(Records from a dataset)
⁂
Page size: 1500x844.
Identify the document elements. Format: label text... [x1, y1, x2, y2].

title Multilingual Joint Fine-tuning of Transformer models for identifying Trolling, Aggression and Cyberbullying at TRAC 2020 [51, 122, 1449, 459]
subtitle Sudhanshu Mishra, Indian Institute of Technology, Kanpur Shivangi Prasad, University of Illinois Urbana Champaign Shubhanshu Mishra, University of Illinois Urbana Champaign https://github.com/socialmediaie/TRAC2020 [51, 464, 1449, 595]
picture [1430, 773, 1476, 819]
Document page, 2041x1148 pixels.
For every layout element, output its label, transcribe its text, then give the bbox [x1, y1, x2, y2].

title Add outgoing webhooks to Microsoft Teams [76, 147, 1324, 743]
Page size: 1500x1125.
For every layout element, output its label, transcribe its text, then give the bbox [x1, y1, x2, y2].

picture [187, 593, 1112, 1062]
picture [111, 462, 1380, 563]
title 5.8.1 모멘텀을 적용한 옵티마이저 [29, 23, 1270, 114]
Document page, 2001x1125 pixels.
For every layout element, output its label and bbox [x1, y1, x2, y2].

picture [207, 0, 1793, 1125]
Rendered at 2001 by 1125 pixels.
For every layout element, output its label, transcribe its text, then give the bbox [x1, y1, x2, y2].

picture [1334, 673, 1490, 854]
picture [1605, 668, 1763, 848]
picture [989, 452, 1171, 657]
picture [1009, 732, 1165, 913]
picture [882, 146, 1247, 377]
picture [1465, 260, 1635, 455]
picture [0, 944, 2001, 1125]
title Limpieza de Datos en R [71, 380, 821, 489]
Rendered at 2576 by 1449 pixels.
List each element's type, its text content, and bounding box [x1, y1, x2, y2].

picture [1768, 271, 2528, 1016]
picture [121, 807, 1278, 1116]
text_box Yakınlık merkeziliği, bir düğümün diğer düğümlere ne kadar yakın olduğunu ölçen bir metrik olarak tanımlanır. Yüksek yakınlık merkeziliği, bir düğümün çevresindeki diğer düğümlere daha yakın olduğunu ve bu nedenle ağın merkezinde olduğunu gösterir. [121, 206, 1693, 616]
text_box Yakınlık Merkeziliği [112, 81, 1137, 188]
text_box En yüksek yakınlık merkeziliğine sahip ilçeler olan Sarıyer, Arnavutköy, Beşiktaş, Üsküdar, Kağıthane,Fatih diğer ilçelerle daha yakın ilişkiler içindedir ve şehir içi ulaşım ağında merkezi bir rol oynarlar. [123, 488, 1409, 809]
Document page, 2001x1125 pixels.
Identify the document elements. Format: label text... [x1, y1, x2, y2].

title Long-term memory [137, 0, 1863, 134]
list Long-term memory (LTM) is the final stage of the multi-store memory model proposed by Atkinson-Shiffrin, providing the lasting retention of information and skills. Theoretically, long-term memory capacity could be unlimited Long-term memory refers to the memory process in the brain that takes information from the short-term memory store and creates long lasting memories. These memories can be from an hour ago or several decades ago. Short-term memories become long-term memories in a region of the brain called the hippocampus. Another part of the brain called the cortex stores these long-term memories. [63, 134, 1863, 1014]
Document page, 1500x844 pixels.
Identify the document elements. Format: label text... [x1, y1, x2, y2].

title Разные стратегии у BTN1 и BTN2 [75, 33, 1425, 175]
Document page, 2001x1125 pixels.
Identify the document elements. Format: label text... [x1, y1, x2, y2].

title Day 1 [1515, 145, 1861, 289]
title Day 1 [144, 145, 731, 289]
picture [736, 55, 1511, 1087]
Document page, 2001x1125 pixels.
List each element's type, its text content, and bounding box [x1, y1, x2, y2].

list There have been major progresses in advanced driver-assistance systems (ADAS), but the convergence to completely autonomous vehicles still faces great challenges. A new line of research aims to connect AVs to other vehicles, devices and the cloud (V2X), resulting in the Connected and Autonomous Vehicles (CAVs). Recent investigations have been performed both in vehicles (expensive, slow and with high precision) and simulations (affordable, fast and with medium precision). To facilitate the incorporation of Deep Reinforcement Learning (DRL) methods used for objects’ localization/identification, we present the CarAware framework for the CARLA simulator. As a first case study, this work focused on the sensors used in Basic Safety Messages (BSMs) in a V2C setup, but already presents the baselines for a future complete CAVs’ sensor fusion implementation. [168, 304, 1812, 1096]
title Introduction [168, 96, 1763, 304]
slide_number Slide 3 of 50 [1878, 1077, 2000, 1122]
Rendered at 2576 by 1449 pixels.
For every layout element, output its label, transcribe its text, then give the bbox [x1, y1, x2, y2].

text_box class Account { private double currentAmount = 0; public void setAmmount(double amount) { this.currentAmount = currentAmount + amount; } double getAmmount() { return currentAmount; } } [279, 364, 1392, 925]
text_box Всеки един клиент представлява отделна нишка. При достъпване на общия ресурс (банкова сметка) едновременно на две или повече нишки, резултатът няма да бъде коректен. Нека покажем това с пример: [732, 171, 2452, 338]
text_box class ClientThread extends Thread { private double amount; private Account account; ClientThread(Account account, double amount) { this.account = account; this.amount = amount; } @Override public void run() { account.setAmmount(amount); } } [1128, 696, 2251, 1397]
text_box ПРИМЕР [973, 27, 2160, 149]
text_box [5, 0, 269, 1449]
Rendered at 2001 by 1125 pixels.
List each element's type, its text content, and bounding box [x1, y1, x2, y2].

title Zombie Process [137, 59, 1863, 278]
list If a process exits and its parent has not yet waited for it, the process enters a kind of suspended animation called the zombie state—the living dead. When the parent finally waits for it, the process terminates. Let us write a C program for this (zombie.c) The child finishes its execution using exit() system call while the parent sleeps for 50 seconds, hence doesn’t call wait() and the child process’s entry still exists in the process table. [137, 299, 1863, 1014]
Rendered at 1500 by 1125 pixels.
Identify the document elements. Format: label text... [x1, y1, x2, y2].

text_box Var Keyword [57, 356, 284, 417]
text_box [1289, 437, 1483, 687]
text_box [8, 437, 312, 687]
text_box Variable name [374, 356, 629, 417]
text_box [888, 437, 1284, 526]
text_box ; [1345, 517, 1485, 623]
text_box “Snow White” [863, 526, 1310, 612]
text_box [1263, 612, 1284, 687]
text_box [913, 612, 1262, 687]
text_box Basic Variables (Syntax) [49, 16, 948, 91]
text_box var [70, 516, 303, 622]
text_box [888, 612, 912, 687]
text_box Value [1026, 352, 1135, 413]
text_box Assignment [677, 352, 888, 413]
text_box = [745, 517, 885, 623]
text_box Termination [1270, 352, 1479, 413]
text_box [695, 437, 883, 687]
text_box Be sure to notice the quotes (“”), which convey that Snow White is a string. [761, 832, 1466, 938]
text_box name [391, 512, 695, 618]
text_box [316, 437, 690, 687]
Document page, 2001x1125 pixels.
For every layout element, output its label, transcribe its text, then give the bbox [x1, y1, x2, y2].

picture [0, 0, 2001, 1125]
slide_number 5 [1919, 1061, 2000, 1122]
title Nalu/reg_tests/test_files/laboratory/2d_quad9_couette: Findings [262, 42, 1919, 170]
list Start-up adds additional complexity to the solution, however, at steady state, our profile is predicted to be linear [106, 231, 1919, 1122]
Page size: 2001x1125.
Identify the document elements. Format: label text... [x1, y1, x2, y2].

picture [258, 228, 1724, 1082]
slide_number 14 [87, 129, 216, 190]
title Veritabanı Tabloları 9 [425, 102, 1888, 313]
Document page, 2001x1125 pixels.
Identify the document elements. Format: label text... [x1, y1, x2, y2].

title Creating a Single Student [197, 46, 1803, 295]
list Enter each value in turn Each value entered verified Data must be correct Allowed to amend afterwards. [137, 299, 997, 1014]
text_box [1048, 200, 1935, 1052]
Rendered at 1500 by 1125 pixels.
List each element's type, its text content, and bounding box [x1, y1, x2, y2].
⁂
**Work request**
Output all of the records exactly, with nothing omitted.

**Expected answer**
Page size: 1500x844.
Identify the document elements. Format: label text... [x1, y1, x2, y2].

title Multilingual Joint Fine-tuning of Transformer models for identifying Trolling, Aggression and Cyberbullying at TRAC 2020 [51, 122, 1449, 459]
subtitle Sudhanshu Mishra, Indian Institute of Technology, Kanpur Shivangi Prasad, University of Illinois Urbana Champaign Shubhanshu Mishra, University of Illinois Urbana Champaign https://github.com/socialmediaie/TRAC2020 [51, 464, 1449, 595]
picture [1430, 773, 1476, 819]
Document page, 2041x1148 pixels.
For every layout element, output its label, transcribe its text, then give the bbox [x1, y1, x2, y2].

title Add outgoing webhooks to Microsoft Teams [76, 147, 1324, 743]
Page size: 1500x1125.
For every layout element, output its label, transcribe its text, then give the bbox [x1, y1, x2, y2].

picture [187, 593, 1112, 1062]
picture [111, 462, 1380, 563]
title 5.8.1 모멘텀을 적용한 옵티마이저 [29, 23, 1270, 114]
Document page, 2001x1125 pixels.
For every layout element, output its label and bbox [x1, y1, x2, y2].

picture [207, 0, 1793, 1125]
Rendered at 2001 by 1125 pixels.
For every layout element, output its label, transcribe its text, then give the bbox [x1, y1, x2, y2].

picture [1334, 673, 1490, 854]
picture [1605, 668, 1763, 848]
picture [989, 452, 1171, 657]
picture [1009, 732, 1165, 913]
picture [882, 146, 1247, 377]
picture [1465, 260, 1635, 455]
picture [0, 944, 2001, 1125]
title Limpieza de Datos en R [71, 380, 821, 489]
Rendered at 2576 by 1449 pixels.
List each element's type, its text content, and bounding box [x1, y1, x2, y2].

picture [1768, 271, 2528, 1016]
picture [121, 807, 1278, 1116]
text_box Yakınlık merkeziliği, bir düğümün diğer düğümlere ne kadar yakın olduğunu ölçen bir metrik olarak tanımlanır. Yüksek yakınlık merkeziliği, bir düğümün çevresindeki diğer düğümlere daha yakın olduğunu ve bu nedenle ağın merkezinde olduğunu gösterir. [121, 206, 1693, 616]
text_box Yakınlık Merkeziliği [112, 81, 1137, 188]
text_box En yüksek yakınlık merkeziliğine sahip ilçeler olan Sarıyer, Arnavutköy, Beşiktaş, Üsküdar, Kağıthane,Fatih diğer ilçelerle daha yakın ilişkiler içindedir ve şehir içi ulaşım ağında merkezi bir rol oynarlar. [123, 488, 1409, 809]
Document page, 2001x1125 pixels.
Identify the document elements. Format: label text... [x1, y1, x2, y2].

title Long-term memory [137, 0, 1863, 134]
list Long-term memory (LTM) is the final stage of the multi-store memory model proposed by Atkinson-Shiffrin, providing the lasting retention of information and skills. Theoretically, long-term memory capacity could be unlimited Long-term memory refers to the memory process in the brain that takes information from the short-term memory store and creates long lasting memories. These memories can be from an hour ago or several decades ago. Short-term memories become long-term memories in a region of the brain called the hippocampus. Another part of the brain called the cortex stores these long-term memories. [63, 134, 1863, 1014]
Document page, 1500x844 pixels.
Identify the document elements. Format: label text... [x1, y1, x2, y2].

title Разные стратегии у BTN1 и BTN2 [75, 33, 1425, 175]
Document page, 2001x1125 pixels.
Identify the document elements. Format: label text... [x1, y1, x2, y2].

title Day 1 [1515, 145, 1861, 289]
title Day 1 [144, 145, 731, 289]
picture [736, 55, 1511, 1087]
Document page, 2001x1125 pixels.
List each element's type, its text content, and bounding box [x1, y1, x2, y2].

list There have been major progresses in advanced driver-assistance systems (ADAS), but the convergence to completely autonomous vehicles still faces great challenges. A new line of research aims to connect AVs to other vehicles, devices and the cloud (V2X), resulting in the Connected and Autonomous Vehicles (CAVs). Recent investigations have been performed both in vehicles (expensive, slow and with high precision) and simulations (affordable, fast and with medium precision). To facilitate the incorporation of Deep Reinforcement Learning (DRL) methods used for objects’ localization/identification, we present the CarAware framework for the CARLA simulator. As a first case study, this work focused on the sensors used in Basic Safety Messages (BSMs) in a V2C setup, but already presents the baselines for a future complete CAVs’ sensor fusion implementation. [168, 304, 1812, 1096]
title Introduction [168, 96, 1763, 304]
slide_number Slide 3 of 50 [1878, 1077, 2000, 1122]
Rendered at 2576 by 1449 pixels.
For every layout element, output its label, transcribe its text, then give the bbox [x1, y1, x2, y2].

text_box class Account { private double currentAmount = 0; public void setAmmount(double amount) { this.currentAmount = currentAmount + amount; } double getAmmount() { return currentAmount; } } [279, 364, 1392, 925]
text_box Всеки един клиент представлява отделна нишка. При достъпване на общия ресурс (банкова сметка) едновременно на две или повече нишки, резултатът няма да бъде коректен. Нека покажем това с пример: [732, 171, 2452, 338]
text_box class ClientThread extends Thread { private double amount; private Account account; ClientThread(Account account, double amount) { this.account = account; this.amount = amount; } @Override public void run() { account.setAmmount(amount); } } [1128, 696, 2251, 1397]
text_box ПРИМЕР [973, 27, 2160, 149]
text_box [5, 0, 269, 1449]
Rendered at 2001 by 1125 pixels.
List each element's type, its text content, and bounding box [x1, y1, x2, y2].

title Zombie Process [137, 59, 1863, 278]
list If a process exits and its parent has not yet waited for it, the process enters a kind of suspended animation called the zombie state—the living dead. When the parent finally waits for it, the process terminates. Let us write a C program for this (zombie.c) The child finishes its execution using exit() system call while the parent sleeps for 50 seconds, hence doesn’t call wait() and the child process’s entry still exists in the process table. [137, 299, 1863, 1014]
Rendered at 1500 by 1125 pixels.
Identify the document elements. Format: label text... [x1, y1, x2, y2].

text_box Var Keyword [57, 356, 284, 417]
text_box [1289, 437, 1483, 687]
text_box [8, 437, 312, 687]
text_box Variable name [374, 356, 629, 417]
text_box [888, 437, 1284, 526]
text_box ; [1345, 517, 1485, 623]
text_box “Snow White” [863, 526, 1310, 612]
text_box [1263, 612, 1284, 687]
text_box [913, 612, 1262, 687]
text_box Basic Variables (Syntax) [49, 16, 948, 91]
text_box var [70, 516, 303, 622]
text_box [888, 612, 912, 687]
text_box Value [1026, 352, 1135, 413]
text_box Assignment [677, 352, 888, 413]
text_box = [745, 517, 885, 623]
text_box Termination [1270, 352, 1479, 413]
text_box [695, 437, 883, 687]
text_box Be sure to notice the quotes (“”), which convey that Snow White is a string. [761, 832, 1466, 938]
text_box name [391, 512, 695, 618]
text_box [316, 437, 690, 687]
Document page, 2001x1125 pixels.
For every layout element, output its label, transcribe its text, then give the bbox [x1, y1, x2, y2].

picture [0, 0, 2001, 1125]
slide_number 5 [1919, 1061, 2000, 1122]
title Nalu/reg_tests/test_files/laboratory/2d_quad9_couette: Findings [262, 42, 1919, 170]
list Start-up adds additional complexity to the solution, however, at steady state, our profile is predicted to be linear [106, 231, 1919, 1122]
Page size: 2001x1125.
Identify the document elements. Format: label text... [x1, y1, x2, y2].

picture [258, 228, 1724, 1082]
slide_number 14 [87, 129, 216, 190]
title Veritabanı Tabloları 9 [425, 102, 1888, 313]
Document page, 2001x1125 pixels.
Identify the document elements. Format: label text... [x1, y1, x2, y2].

title Creating a Single Student [197, 46, 1803, 295]
list Enter each value in turn Each value entered verified Data must be correct Allowed to amend afterwards. [137, 299, 997, 1014]
text_box [1048, 200, 1935, 1052]
Rendered at 1500 by 1125 pixels.
List each element's type, its text content, and bounding box [x1, y1, x2, y2].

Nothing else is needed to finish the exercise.